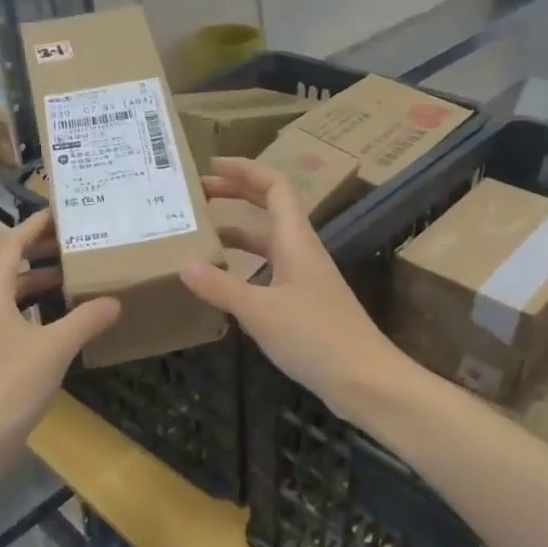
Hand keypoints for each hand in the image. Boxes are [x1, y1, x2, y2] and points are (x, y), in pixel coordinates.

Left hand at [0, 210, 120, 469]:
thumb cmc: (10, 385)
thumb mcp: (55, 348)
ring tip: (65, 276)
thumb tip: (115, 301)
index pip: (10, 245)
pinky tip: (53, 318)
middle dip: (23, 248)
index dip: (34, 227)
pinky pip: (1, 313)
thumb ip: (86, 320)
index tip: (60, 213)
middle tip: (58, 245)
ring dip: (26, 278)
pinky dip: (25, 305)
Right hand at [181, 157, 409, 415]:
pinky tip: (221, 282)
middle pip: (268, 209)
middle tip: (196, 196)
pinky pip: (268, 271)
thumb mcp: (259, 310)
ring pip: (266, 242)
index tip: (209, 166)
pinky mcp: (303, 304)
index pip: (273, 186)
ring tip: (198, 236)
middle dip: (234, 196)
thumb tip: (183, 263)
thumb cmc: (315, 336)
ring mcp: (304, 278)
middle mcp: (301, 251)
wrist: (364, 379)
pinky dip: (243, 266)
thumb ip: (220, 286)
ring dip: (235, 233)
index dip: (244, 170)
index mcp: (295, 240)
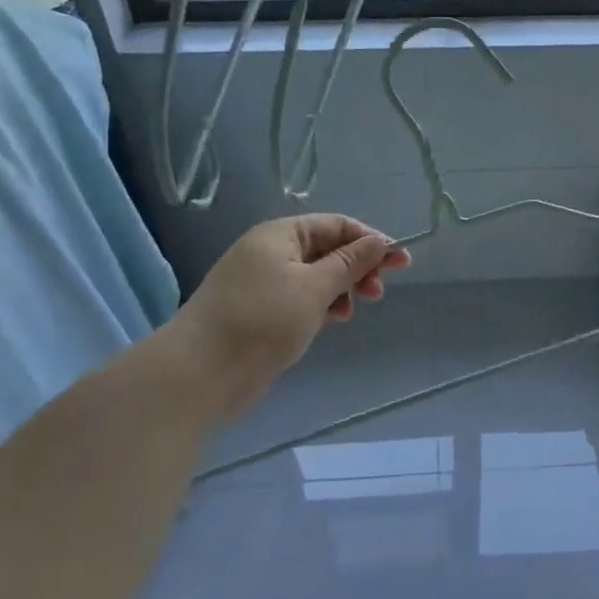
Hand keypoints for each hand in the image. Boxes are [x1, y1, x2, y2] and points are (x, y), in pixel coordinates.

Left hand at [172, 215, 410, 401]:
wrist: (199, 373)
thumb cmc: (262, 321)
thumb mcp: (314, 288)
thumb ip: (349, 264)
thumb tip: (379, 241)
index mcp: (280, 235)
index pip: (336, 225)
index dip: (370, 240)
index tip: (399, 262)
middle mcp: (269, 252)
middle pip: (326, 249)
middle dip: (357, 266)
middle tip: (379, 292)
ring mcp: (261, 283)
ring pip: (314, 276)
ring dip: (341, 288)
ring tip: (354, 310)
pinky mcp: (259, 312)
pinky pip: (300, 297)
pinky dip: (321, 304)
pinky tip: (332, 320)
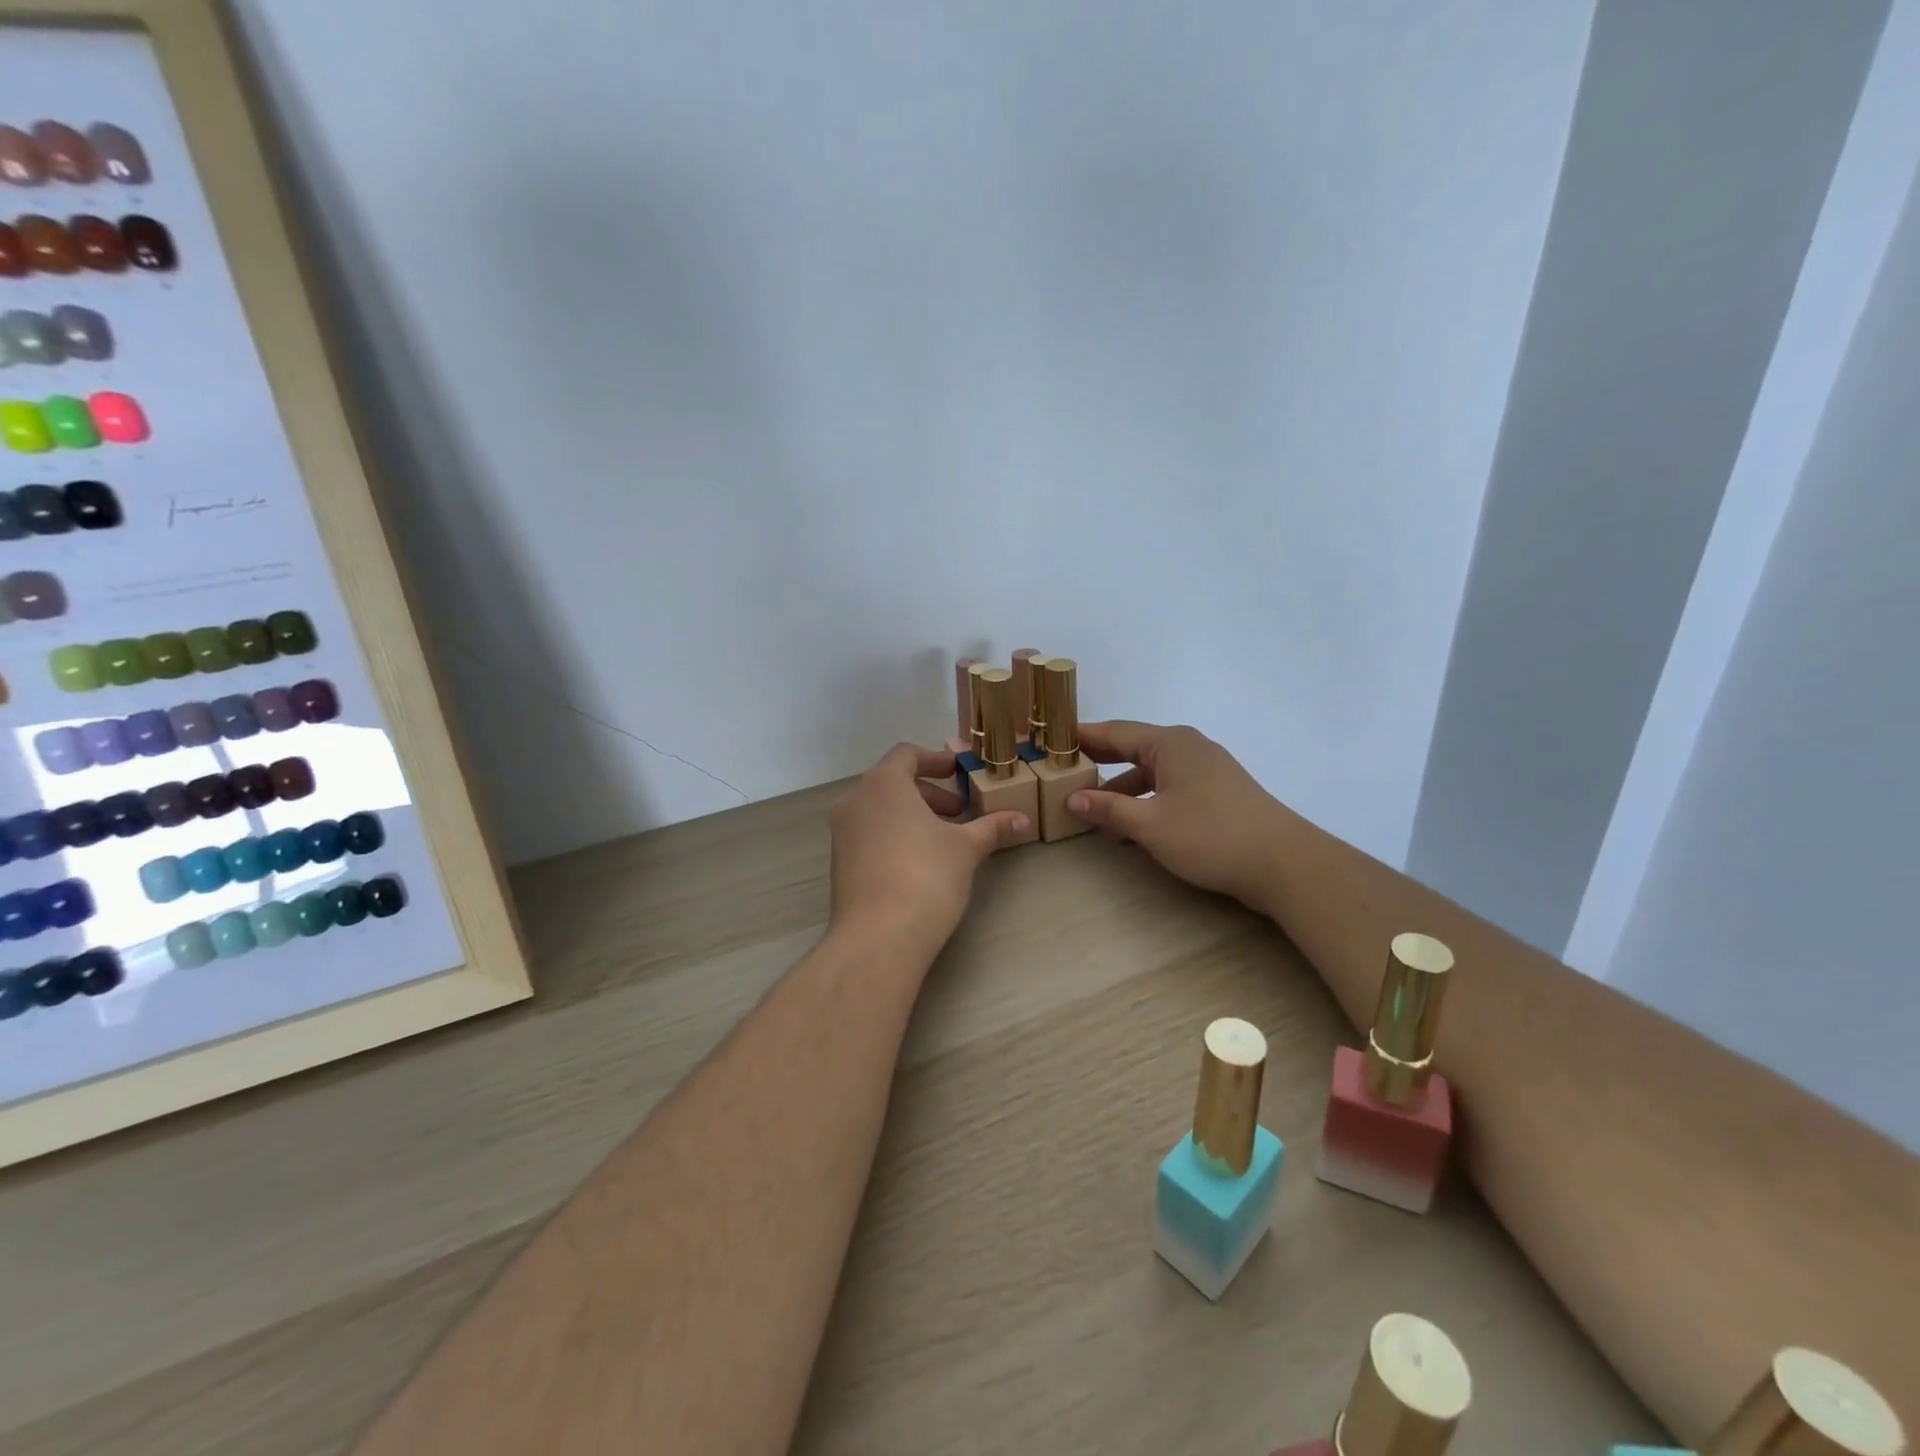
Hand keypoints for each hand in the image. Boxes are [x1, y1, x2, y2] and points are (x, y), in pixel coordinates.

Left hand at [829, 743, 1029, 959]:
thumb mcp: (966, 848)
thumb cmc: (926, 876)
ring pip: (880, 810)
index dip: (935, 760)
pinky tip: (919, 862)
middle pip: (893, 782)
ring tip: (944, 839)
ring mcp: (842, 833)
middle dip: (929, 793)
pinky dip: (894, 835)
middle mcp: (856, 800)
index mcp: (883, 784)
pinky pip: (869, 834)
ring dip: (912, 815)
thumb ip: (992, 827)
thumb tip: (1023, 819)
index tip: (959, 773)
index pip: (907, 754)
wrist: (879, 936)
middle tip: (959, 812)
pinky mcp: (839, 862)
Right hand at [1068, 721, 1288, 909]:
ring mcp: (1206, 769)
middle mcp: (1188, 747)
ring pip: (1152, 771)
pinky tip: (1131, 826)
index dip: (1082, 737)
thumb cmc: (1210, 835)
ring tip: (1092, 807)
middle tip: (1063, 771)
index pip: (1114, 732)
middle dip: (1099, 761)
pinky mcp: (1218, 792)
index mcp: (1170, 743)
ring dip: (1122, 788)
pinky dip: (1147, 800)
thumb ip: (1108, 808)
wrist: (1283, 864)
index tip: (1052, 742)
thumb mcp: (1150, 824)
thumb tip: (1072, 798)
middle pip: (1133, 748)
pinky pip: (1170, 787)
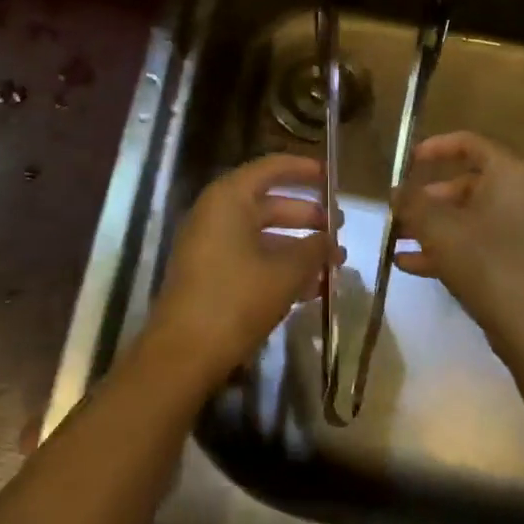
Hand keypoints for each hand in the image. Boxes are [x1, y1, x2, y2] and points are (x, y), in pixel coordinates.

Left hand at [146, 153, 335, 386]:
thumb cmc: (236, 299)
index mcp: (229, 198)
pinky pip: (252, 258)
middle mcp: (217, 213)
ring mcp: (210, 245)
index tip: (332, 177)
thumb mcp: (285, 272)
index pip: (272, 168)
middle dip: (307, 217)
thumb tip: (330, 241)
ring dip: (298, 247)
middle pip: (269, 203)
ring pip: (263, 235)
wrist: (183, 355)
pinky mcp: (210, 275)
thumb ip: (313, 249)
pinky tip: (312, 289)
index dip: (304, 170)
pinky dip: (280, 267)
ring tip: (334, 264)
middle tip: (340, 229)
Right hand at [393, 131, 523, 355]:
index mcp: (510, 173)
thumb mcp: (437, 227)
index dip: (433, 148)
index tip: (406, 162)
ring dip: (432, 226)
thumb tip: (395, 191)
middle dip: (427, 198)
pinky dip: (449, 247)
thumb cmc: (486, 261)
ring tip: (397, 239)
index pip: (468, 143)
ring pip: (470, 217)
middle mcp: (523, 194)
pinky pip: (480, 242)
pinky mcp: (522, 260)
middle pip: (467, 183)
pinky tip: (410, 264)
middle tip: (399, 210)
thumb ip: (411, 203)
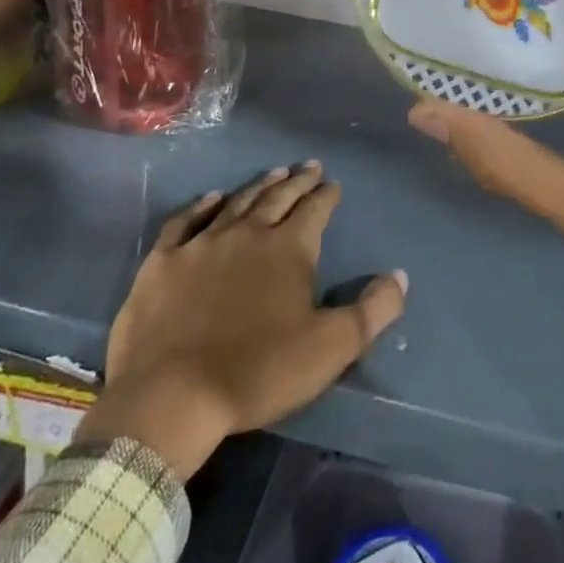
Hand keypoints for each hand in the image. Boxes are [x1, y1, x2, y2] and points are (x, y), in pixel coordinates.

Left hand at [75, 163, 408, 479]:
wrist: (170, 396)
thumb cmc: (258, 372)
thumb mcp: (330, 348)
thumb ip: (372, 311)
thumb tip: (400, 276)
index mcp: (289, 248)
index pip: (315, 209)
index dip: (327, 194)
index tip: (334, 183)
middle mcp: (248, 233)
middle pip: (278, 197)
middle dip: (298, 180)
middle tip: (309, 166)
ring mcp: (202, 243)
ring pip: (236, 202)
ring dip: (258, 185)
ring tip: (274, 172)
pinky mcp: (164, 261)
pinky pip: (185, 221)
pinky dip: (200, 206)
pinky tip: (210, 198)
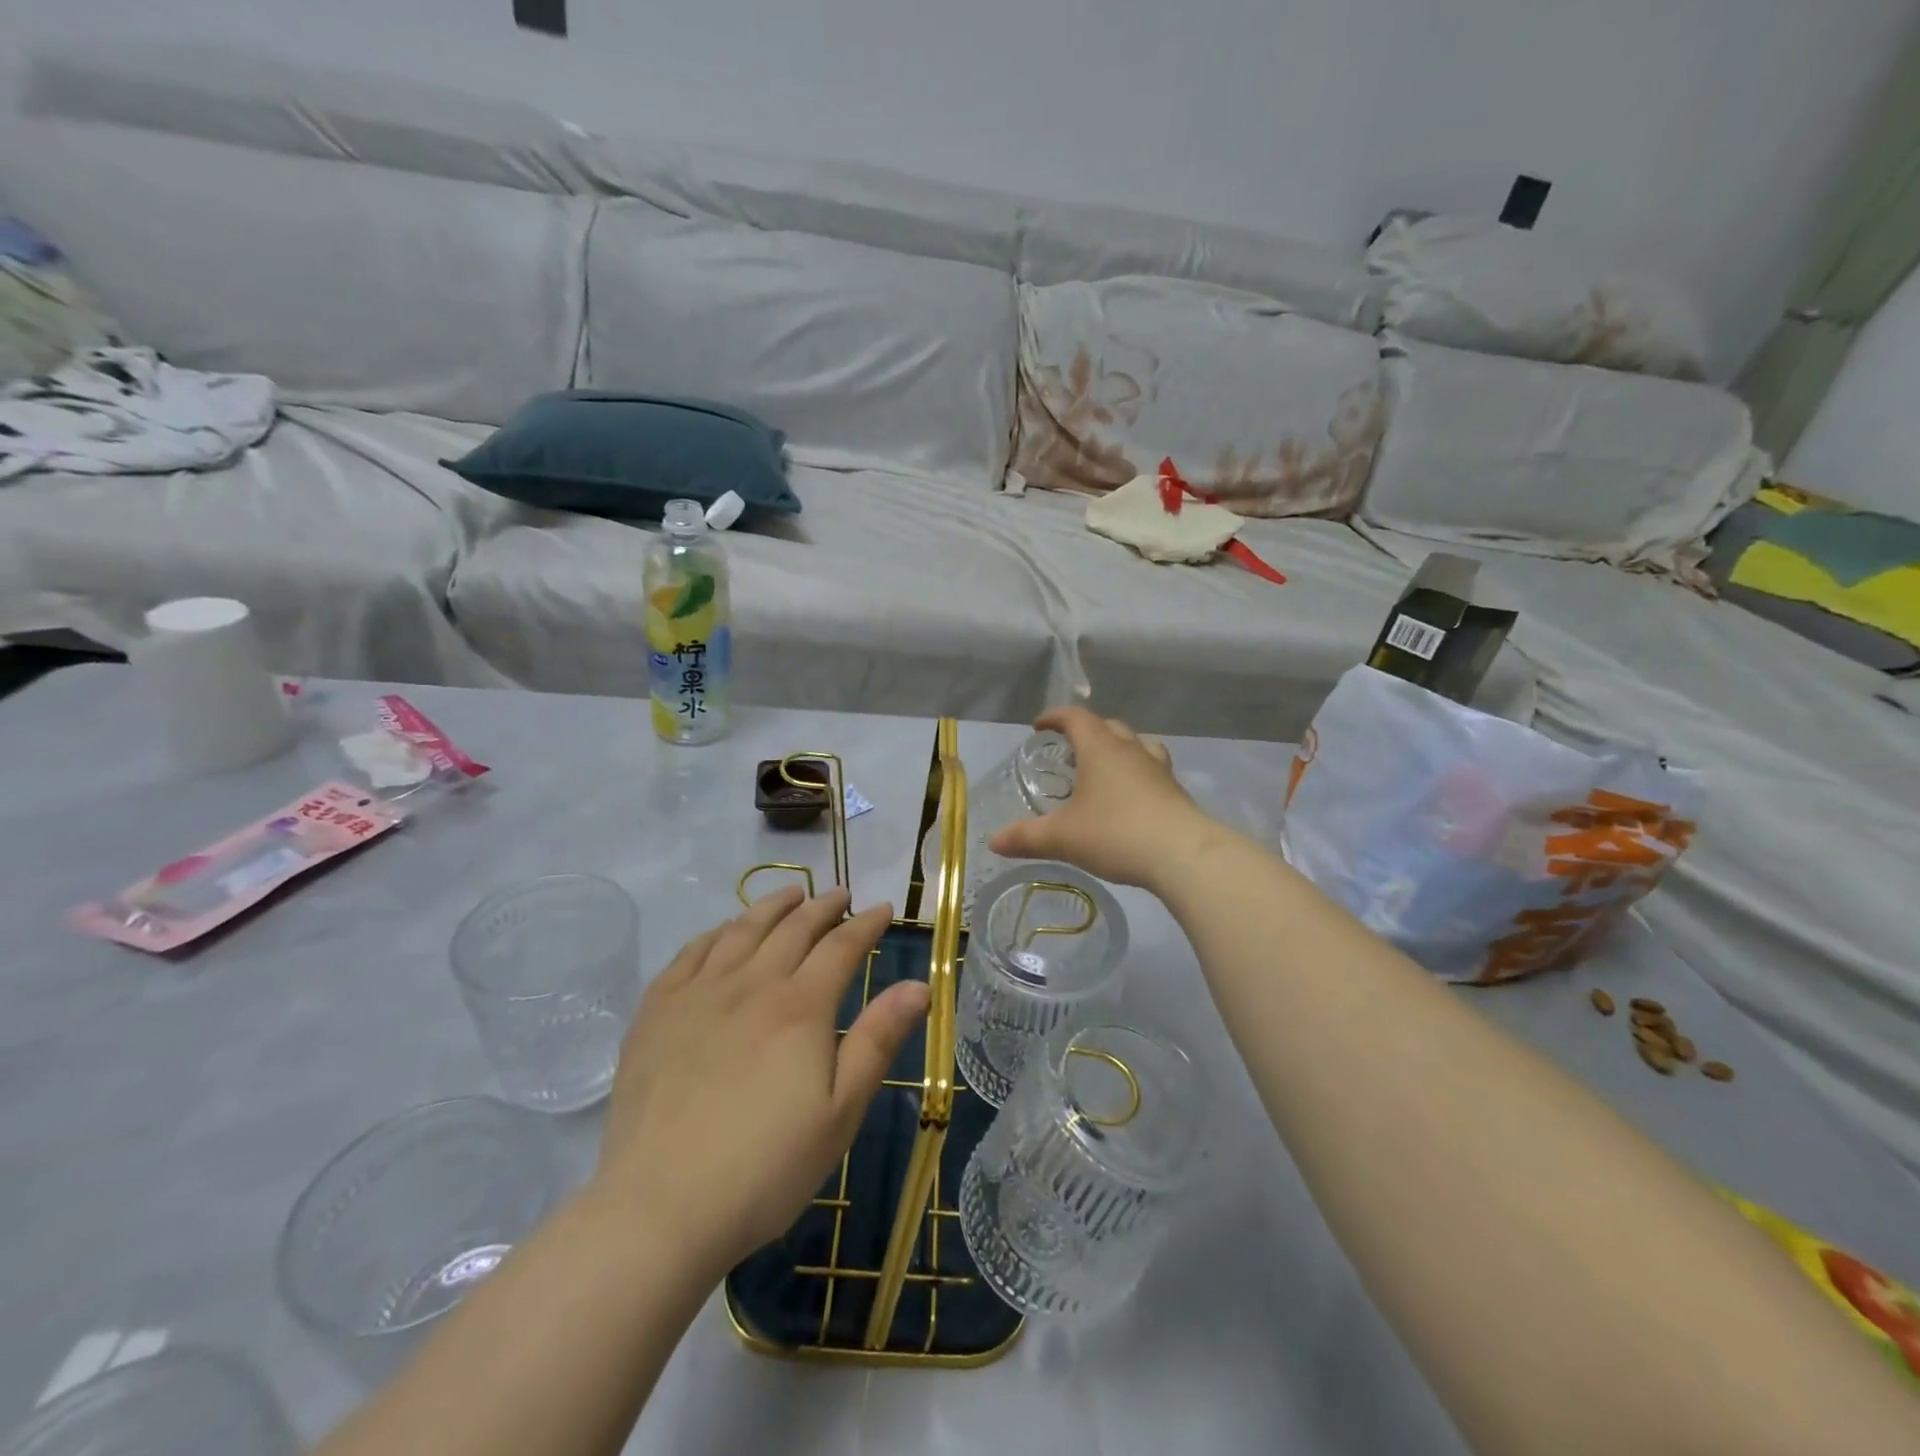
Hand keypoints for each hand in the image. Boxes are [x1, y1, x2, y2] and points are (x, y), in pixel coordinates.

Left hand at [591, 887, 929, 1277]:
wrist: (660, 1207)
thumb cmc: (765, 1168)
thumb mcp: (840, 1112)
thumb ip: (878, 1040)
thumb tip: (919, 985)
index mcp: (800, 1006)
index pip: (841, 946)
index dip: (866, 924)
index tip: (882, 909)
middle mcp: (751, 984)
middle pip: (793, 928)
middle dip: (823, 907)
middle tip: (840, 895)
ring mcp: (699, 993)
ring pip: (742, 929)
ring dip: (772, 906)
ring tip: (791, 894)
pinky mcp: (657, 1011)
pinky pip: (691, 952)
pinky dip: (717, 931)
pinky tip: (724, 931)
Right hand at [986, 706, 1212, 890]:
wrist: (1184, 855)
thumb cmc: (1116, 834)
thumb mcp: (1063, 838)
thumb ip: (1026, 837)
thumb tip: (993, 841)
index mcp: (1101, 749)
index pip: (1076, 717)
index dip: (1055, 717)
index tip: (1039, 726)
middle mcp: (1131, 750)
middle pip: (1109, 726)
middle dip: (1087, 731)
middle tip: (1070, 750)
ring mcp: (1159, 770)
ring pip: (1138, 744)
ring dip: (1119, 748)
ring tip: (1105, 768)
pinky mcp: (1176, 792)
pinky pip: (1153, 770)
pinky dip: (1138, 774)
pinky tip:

§ §

The task>
Return every line of the listing above where "Right" appears.

Result>
Right hand at [181, 157, 409, 415]:
Right hand at [1068, 721, 1288, 909]:
Right hand at [393, 131, 523, 355]:
Right hand at [986, 706, 1212, 890]:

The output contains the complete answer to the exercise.